The UN Human Rights Office has received first-hand accounts from Afghans crossing the border who allege they were subjected to arbitrary treatment or abuse by Pakistan authorities.
One person said: “The local police conducted a night raid on our home. They confiscated cash, jewellery, goats, sheep and other items from our home and took them. They gave us just a few hours to collect the remaining stuff and leave the home by that day at dawn. As we were leaving, a bulldozer began to destroy our home. We felt very helpless and left the village with eyes full of tears.”
“Many Afghans are arriving with very few financial resources, having been forced to leave their homes and jobs, in addition to being forced to pay bribes or having their possessions seized,” Türk said. “In the current context of Afghanistan, this is exacerbating an already precarious humanitarian situation.”
In some instances reported to UN Human Rights, Afghans have been arbitrarily arrested and detained in Pakistan, with some alleging ill-treatment.
“Arbitrary arrests and detentions are contrary to Pakistan’s obligations under international law,” Türk added. “The right to liberty of person is a fundamental right guaranteed to everyone without discrimination, including all migrants, irrespective of status. Immigration detention should be a last resort, and not used to compel return, and should be avoided completely in the case of children and other vulnerable groups.”
Women and girls arriving in Afghanistan are particularly vulnerable.

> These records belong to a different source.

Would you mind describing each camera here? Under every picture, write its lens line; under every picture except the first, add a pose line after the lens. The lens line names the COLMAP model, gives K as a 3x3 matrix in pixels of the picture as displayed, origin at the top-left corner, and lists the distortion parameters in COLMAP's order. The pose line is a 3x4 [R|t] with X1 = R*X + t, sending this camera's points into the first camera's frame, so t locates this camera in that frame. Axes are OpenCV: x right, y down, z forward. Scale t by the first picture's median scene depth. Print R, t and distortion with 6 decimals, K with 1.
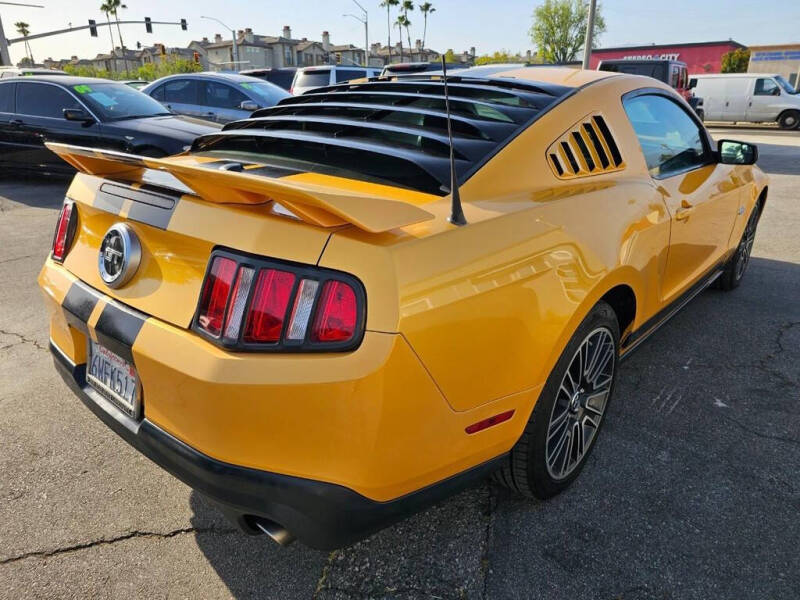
lens RADIAL K [[540.2, 0, 403.4], [0, 540.2, 299.5], [0, 0, 1]] dist [0.047609, -0.046591]
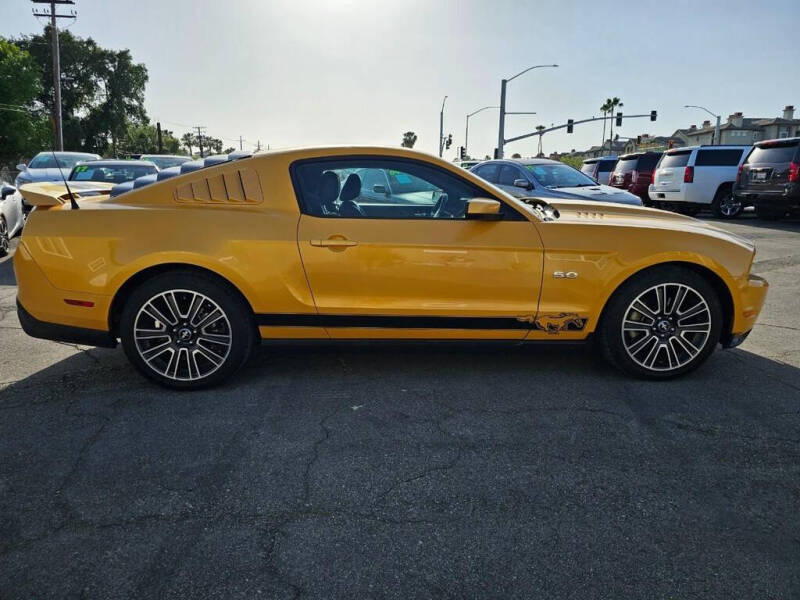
lens RADIAL K [[540.2, 0, 403.4], [0, 540.2, 299.5], [0, 0, 1]] dist [0.047609, -0.046591]
pose [[0.681866, 0.152610, -0.715381, 1.887772], [-0.254559, 0.966369, -0.036480, -0.023989], [0.685755, 0.206981, 0.697782, 0.272353]]
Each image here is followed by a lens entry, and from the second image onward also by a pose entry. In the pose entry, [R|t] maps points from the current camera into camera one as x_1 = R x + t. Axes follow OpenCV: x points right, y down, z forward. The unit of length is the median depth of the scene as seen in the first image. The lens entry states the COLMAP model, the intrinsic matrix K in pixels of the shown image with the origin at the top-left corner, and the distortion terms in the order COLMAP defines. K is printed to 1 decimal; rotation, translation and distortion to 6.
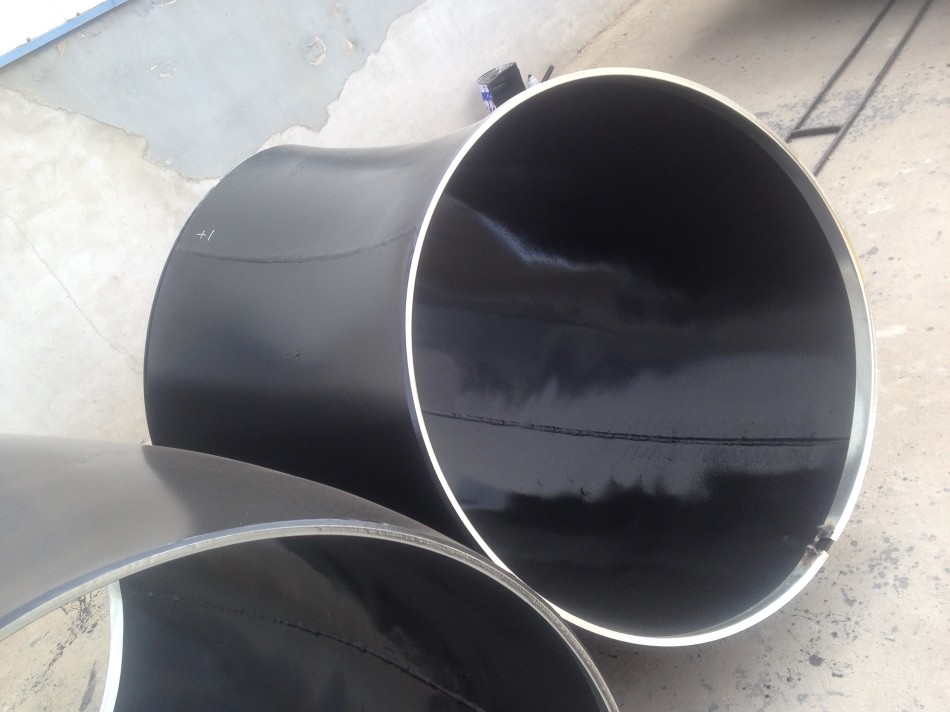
lens RADIAL K [[879.5, 0, 475.0], [0, 879.5, 356.0], [0, 0, 1]] dist [0.186235, -0.312884]
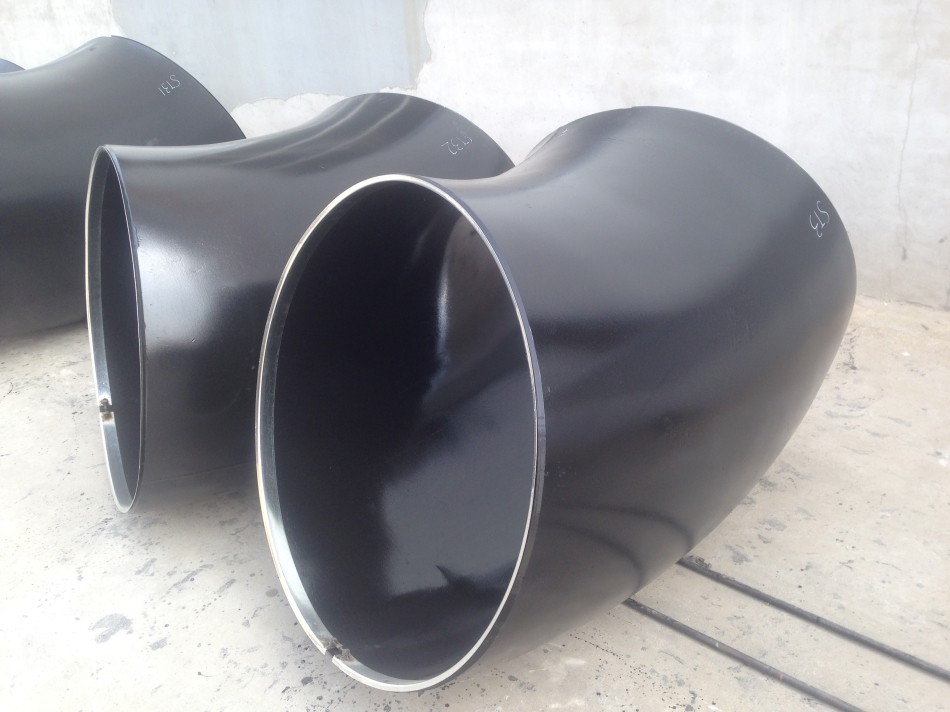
lens RADIAL K [[879.5, 0, 475.0], [0, 879.5, 356.0], [0, 0, 1]] dist [0.186235, -0.312884]
pose [[-0.063165, 0.750227, -0.658156, 0.434536], [-0.426369, 0.575974, 0.697469, -0.442335], [0.902341, 0.324672, 0.283492, 0.380128]]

The de facto authorities’ policies and edicts mean that they will be prevented from continuing their education beyond grade six, from working in most sectors, from accessing parks and other public spaces, and will face other broad restrictions on their participation in daily and public life.
“Pakistan must ensure protection for individuals who may face persecution, torture, ill-treatment or other irreparable harm in Afghanistan, in accordance with the principle of non-refoulement,” Türk said. “This includes Afghan women and girls, former government officials and security personnel, ethnic and religious minorities, human rights defenders and civil society activists and media workers.
“The de facto authorities, as the duty bearers of Afghanistan’s international human rights obligations, are obliged to ensure that such individuals are not targeted in Afghanistan after their arrival.”
The UN High Commissioner for Human Rights renewed his appeal to the Government of Pakistan to suspend the Afghan return programme until individual assessment procedures and other safeguards required by international law are in place, and to investigate complaints of abuse by law enforcement officers.